[Übungstext]

Martin Hofer über die Zukunft des Josef-Areals
Doch trotz fünfjähriger Vorlaufzeit wurde daraus nichts: Im Frühling 2023 kam das Projekt zum Erliegen, da die SBB weder, wie von der Stadtzürcher Stimmbevölkerung gefordert, auf dem Areal hundert Prozent gemeinnützigen Wohnbau realisieren noch an die Stadt verkaufen wollte. Angesichts der Tatsache, dass nun auf dem Neugasse-Areal in absehbarer Zeit gar kein Wohnraum entstehen wird, schüttelt Hofer einigermassen resigniert den Kopf. Aber: Immerhin habe die Stadt dort mehr Willen gezeigt, denn auch auf dem SBB-Standort wäre eine Anpassung der Bauzone nötig gewesen, wenn die Planung es in die nächste Phase geschafft hätte. «Beim Neugasse-Areal schien ausser Frage, dass man die BZO entsprechend hätte anpassen müssen», kritisiert Hofer.

[/Übungstext]
[Arbeitsmaterial]

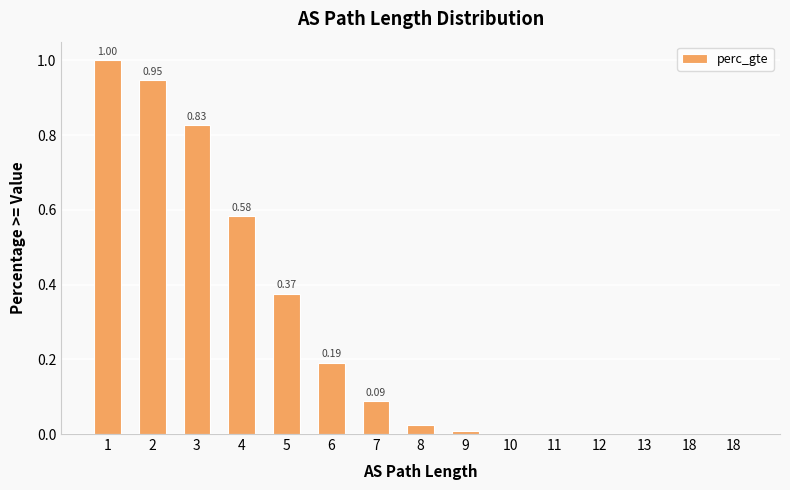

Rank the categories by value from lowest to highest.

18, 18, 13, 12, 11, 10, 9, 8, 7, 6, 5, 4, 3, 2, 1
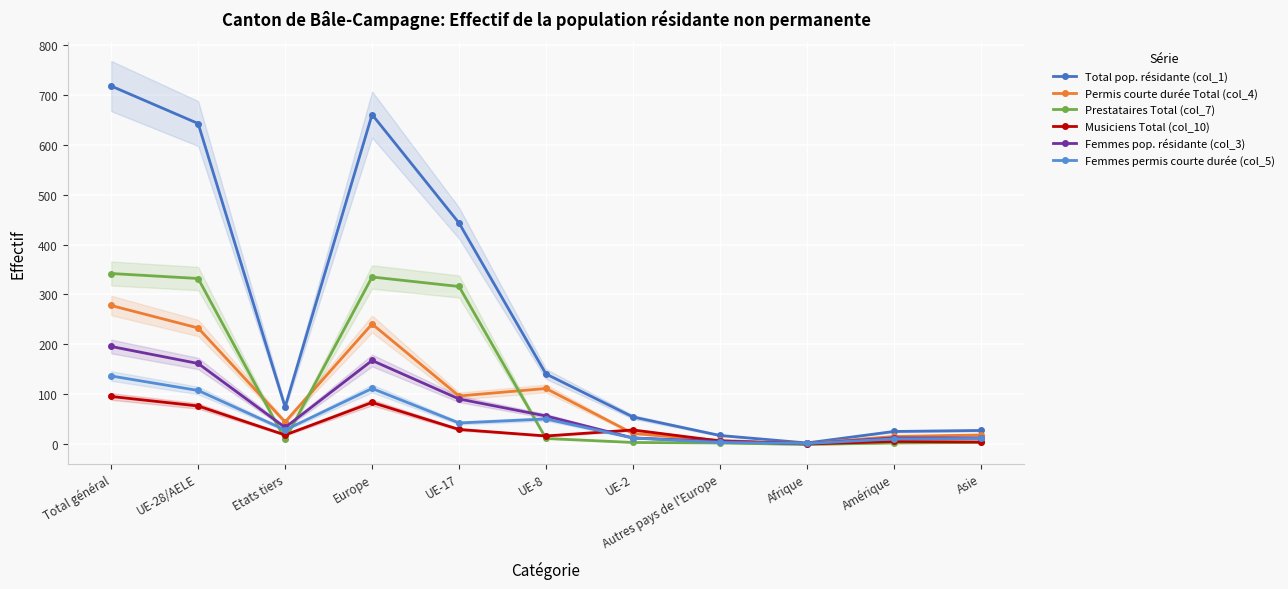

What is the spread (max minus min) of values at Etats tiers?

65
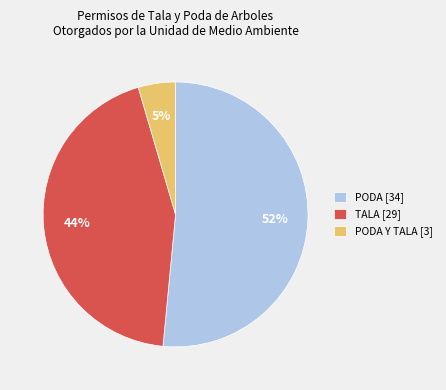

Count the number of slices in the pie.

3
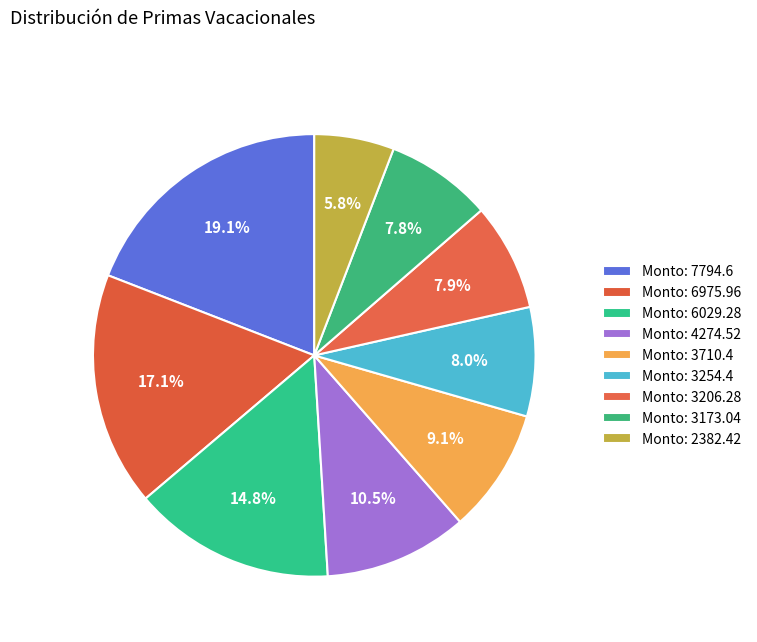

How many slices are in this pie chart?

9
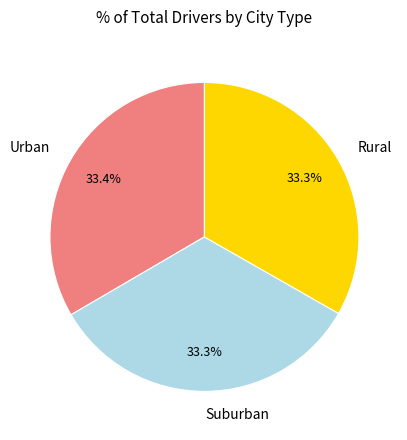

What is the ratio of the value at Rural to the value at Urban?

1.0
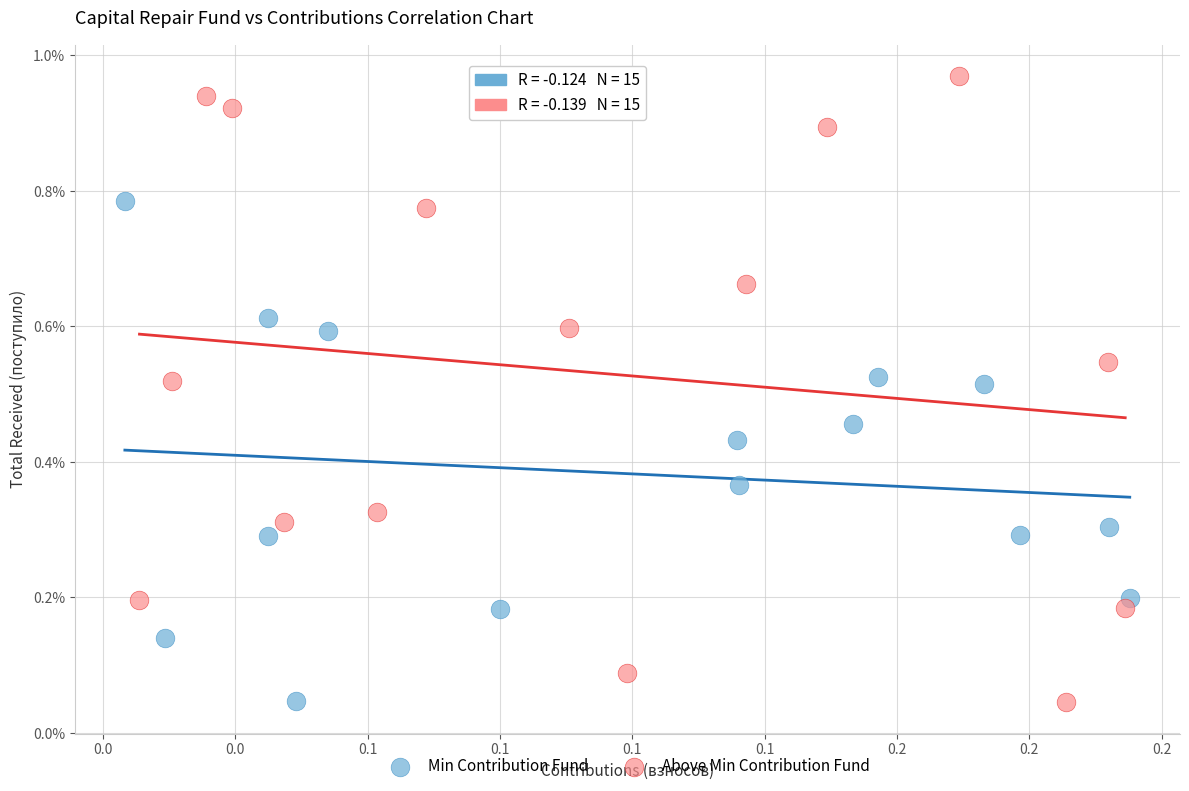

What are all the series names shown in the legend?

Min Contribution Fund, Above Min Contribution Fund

[/Arbeitsmaterial]

#### Aufgaben zur Übung:
1) Wann kam laut dem Text über das Neugasse-Areal das Projekt zum Erliegen?
2) Setzen Sie den Text über das Neugasse-Areal im Anschluss an seinen letzten Satz fort.

#### Lösungen:
1) Im Frühling 2023.

2)
Gerade weil das Projekt auf dem Neugasse-Areal nicht realisiert werden kann, sieht er dringenden Handlungsbedarf, was die Zukunft des Josef-Areals betrifft. Geht es nach ihm und den Mitgliedern der Interessengemeinschaft, sollen bis zu 1000 Personen oder 500 Wohnungen auf dem Gebiet Platz finden. Wie genau das aussehen könnte, zeigt das aktuelle Sonderheft des Architekturmagazins Hochparterre.
Dicht, dichter, Josef-Areal
Hofer zeichnet die Gebäude mit den Händen in der Luft nach. Etwas höher und etwas dichter würden sie wohl werden, sagt er. Konkret ist in den Plänen der IGZH von einer Ausnutzung bis zu 400 Prozent die Rede – fast doppelt so viel, wie die Stadt für das Gebiet vorsieht. Doch dadurch könnten neben dem geplanten Hallenbad und den Alterswohnungen auch noch «gewöhnliche» Wohnungen gebaut werden. Einzig der geplante Quartierpark neben der KVA taucht in den Darstellungen nirgends auf. Dieser sei aber auch nicht zwingend nötig; man habe ja bereits die Josefwiese auf der anderen Seite des Viadukts, so Hofer.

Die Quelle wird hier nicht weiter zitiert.